By Staff Writer | December 11, 2006

      Terrorists could build a nuclear bomb in the United States using many commonly available components, at a cost of about $5.4 million, experts said.

      Out of that total, something like $4 million would go for obtaining uranium.

      If terrorists were to succeed in constructing such a weapon, they likely would strike New York in lower Manhattan, Washington or a suburb such as Tysons Corner, Va., or The City financial district in London, the experts said in a luncheon briefing for defense journalists organized by the Center for Media and Security at a Washington hotel.

      One bomb might bring down all the tall buildings within a half mile of the blast, the experts estimate.

      The assessments on the home-made nuclear weapons threat came from Peter Zimmerman, professor in the Department of War Studies at Kings College London, and Jeffrey G. Lewis, executive director of the Managing the Atom Project in the John F. Kennedy School of Government at Harvard University.

      While the Missile Defense Agency is spending billions to form a multi-layered ballistic missile defense (BMD) shield, the experts said it is far more likely that enemies would build nuclear weapons inside the United States using uranium smuggled into the country through a shipping port. Chances are slim that smuggled uranium would be detected by sensors monitoring cargo containers moving toward destinations in the United States. “Those scanners aren’t going to pick up uranium or plutonium,” according to Zimmerman.

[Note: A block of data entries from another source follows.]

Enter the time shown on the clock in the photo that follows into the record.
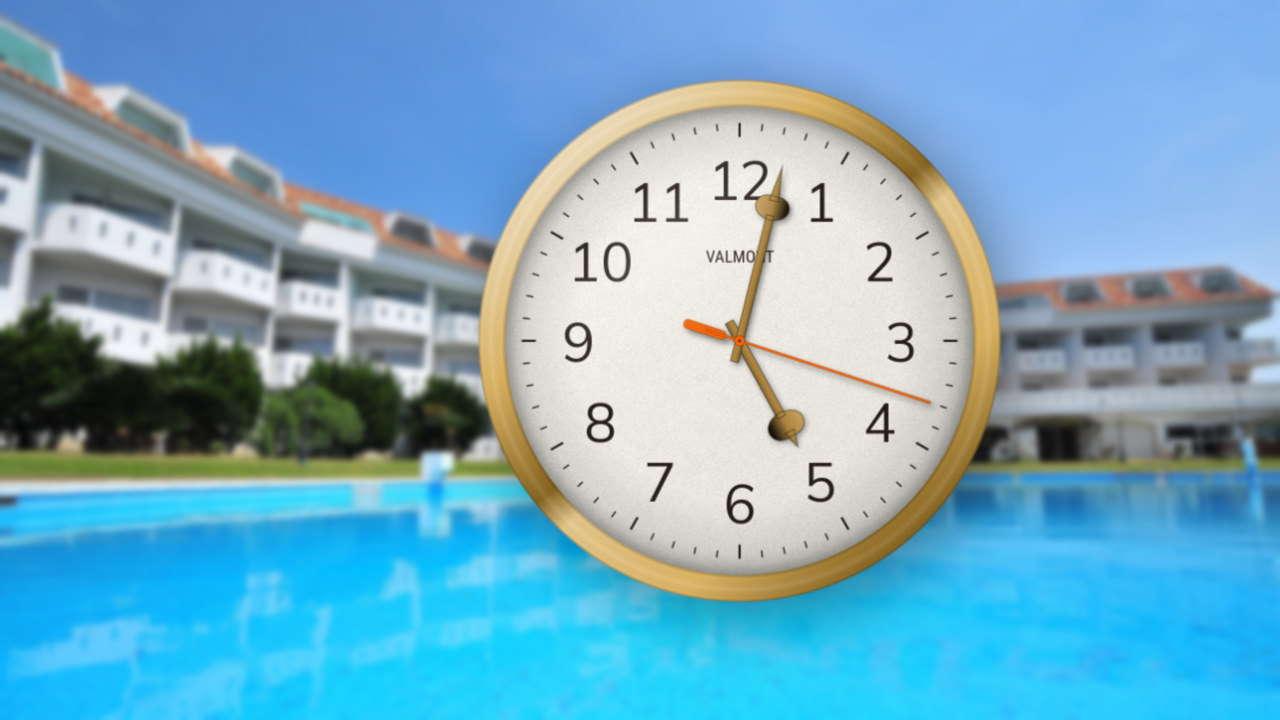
5:02:18
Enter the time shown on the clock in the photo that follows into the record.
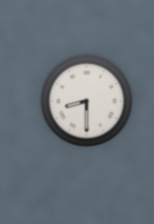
8:30
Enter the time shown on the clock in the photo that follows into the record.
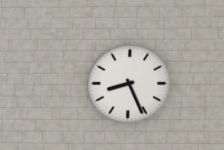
8:26
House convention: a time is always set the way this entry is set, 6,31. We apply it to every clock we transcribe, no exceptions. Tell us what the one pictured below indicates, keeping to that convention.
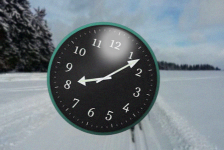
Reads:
8,07
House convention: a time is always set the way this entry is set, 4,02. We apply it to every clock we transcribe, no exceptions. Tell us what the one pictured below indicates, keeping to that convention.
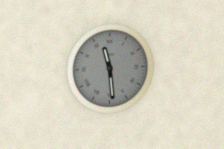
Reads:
11,29
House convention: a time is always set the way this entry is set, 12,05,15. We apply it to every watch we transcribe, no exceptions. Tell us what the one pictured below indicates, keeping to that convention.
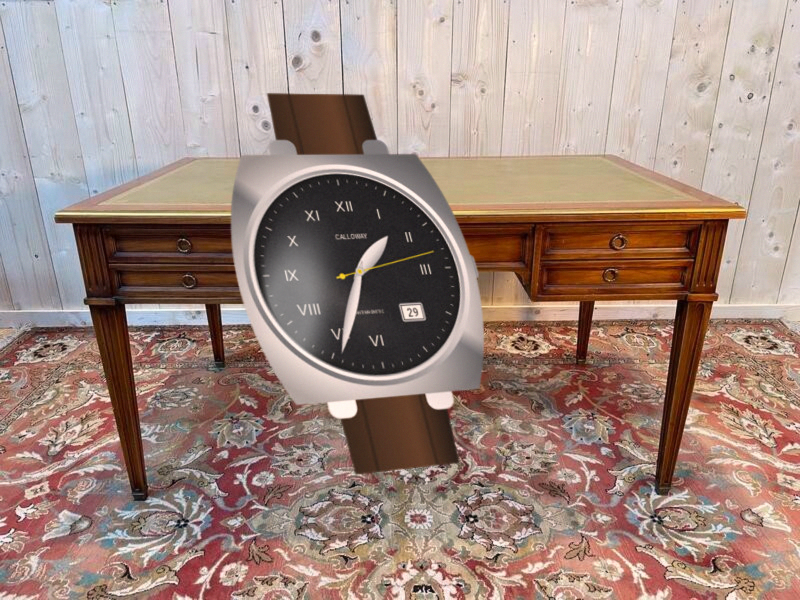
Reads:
1,34,13
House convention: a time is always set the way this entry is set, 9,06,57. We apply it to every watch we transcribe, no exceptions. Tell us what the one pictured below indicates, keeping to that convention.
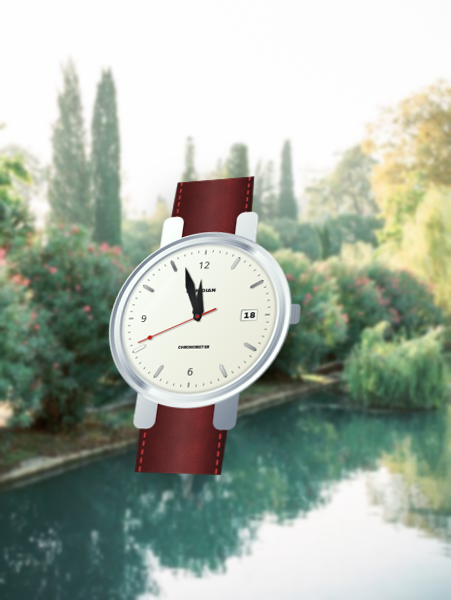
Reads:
11,56,41
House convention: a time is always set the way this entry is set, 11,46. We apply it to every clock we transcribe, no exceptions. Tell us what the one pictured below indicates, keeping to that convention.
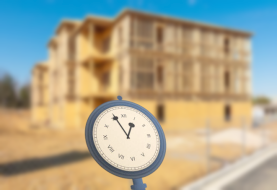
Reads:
12,56
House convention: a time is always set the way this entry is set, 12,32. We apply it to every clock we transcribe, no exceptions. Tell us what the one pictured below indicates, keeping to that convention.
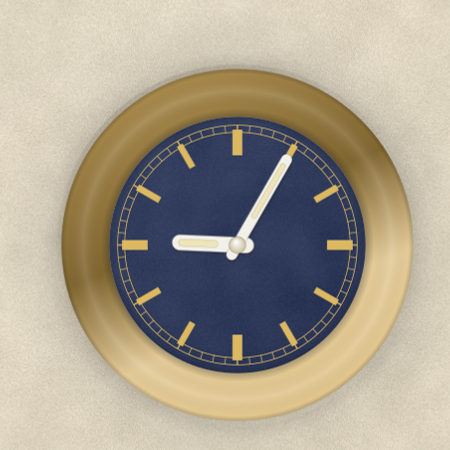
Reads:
9,05
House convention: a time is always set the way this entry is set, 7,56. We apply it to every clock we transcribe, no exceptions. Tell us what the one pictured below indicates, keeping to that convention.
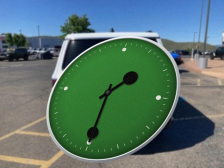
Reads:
1,30
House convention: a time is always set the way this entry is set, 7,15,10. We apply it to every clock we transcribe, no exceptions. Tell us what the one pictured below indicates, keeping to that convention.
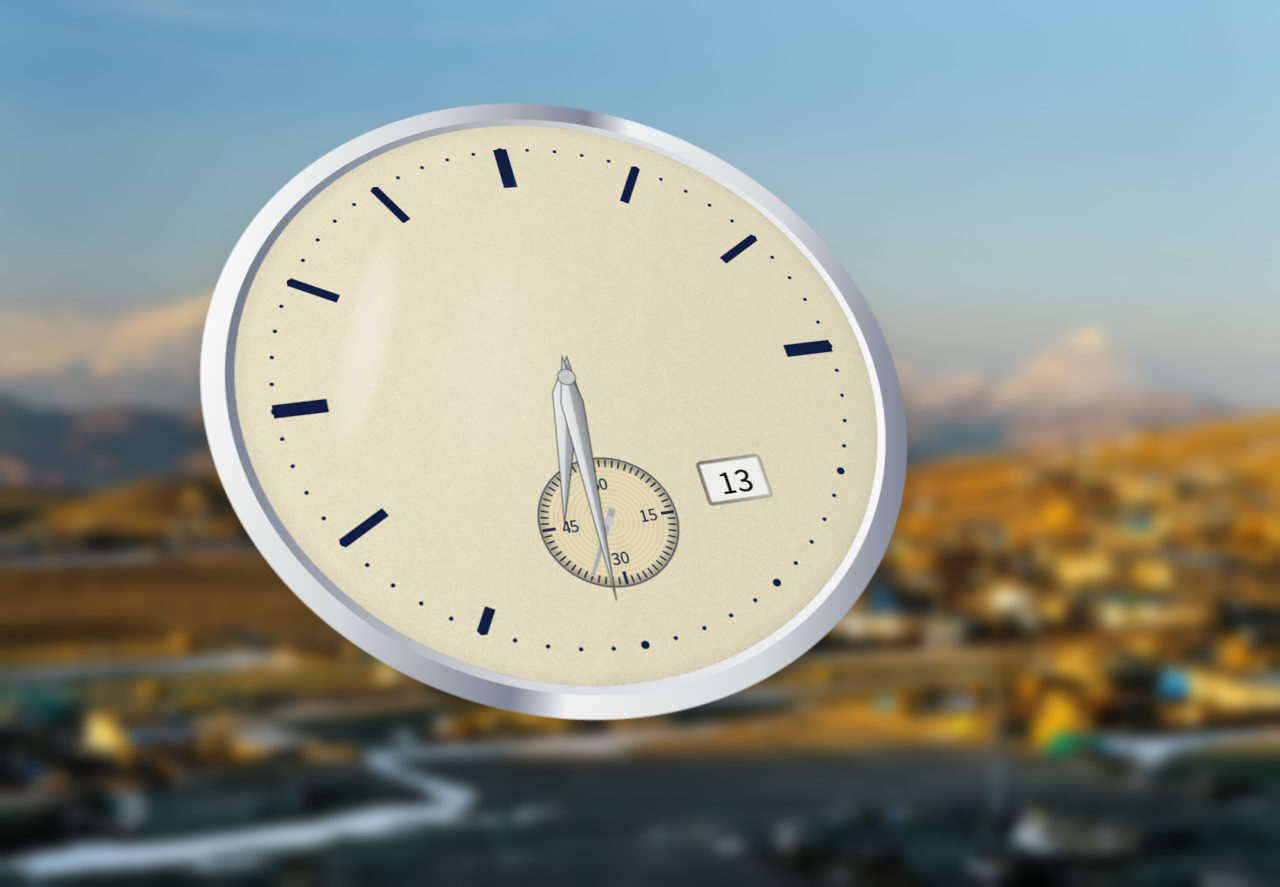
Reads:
6,30,35
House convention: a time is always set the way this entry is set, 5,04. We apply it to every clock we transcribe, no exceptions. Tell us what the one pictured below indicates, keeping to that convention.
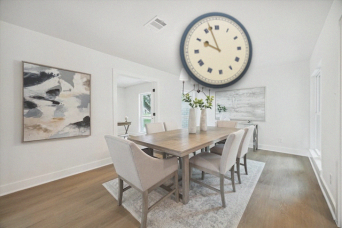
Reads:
9,57
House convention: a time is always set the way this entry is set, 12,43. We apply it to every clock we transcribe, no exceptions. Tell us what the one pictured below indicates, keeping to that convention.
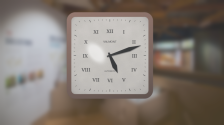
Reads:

      The crude nuclear weapon they discussed wouldn’t be able to withstand the rigors of a missile launch and ballistic flight, they indicated. Rather, a rudimentary nuclear bomb built in the United States could be delivered “in a white van or a chartered airliner,” he said.

      Some terrorist groups have ample funds. At one time, for example, Osama bin Laden, mastermind of the al Qaeda attacks on Sept. 11, 2001, was estimated to be worth $300 million.

      In a macabre mathematical calculation, Lewis said that for al Qaeda or other terrorists, nuclear bombs are a bargain: despite their high individual costs, they can mean a very low cost per death in a target population. A nuke can carry a cost of just $100 per person murdered, Lewis explained. Even a small bomb might leave 100,000 dead.

      In contrast, the 9/11 attack on the World Trade Center cost al Qaeda some $180 per death. Other attacks, such as the bombing of the USS Cole (DDG 67) in 2000 at Aden, Yemen cost $590 per death. Some 17 sailors died, and many others were injured, when a small terrorist boat pulled alongside the destroyer and a bomb detonated.

      According to Zimmerman, there is no question that terrorists could build a bomb in the United States using highly enriched uranium. The question is, would they do it, and how would they do it?

      This wouldn’t be a major nuclear or thermonuclear device, but instead would be a relatively small atomic weapon, they said.

      Building the bomb could be accomplished with facility on a 150 acre ranch equipped with a barn, a new steel building, some outbuildings, and a farmhouse where members of the terrorist cell could live and perform some electronics work.

      Now, to be sure, building a nuclear bomb is no simple matter. That’s one reason it hasn’t yet happened, at least not that anyone has reported yet. It is challenging work. “We didn’t say it was easy,” Lewis said. “We said it was feasible.”

      “Acquiring nuclear materials is the hardest part of the equation,” he added.

      But it would be possible to take 4 percent enriched reactor fuel suitable for an electrical generating station, and use a centrifuge to push that to 90 percent enriched.

      What are chances that a terrorist group might build a bomb and detonate it? “I sure wouldn’t put it lower than 10 percent,” Zimmerman said. Lewis noted there are terrorist groups with access to $10 million or more.

      If a group obtains fissile material, it would make far more sense in terms of numbers of deaths inflicted to go to the expense of building an actual nuclear bomb, rather than merely settling for a dirty bomb (a couple of sticks of dynamite surrounded by fissile material that may cause radioactive contamination and panic in the populace, but no nuclear blast).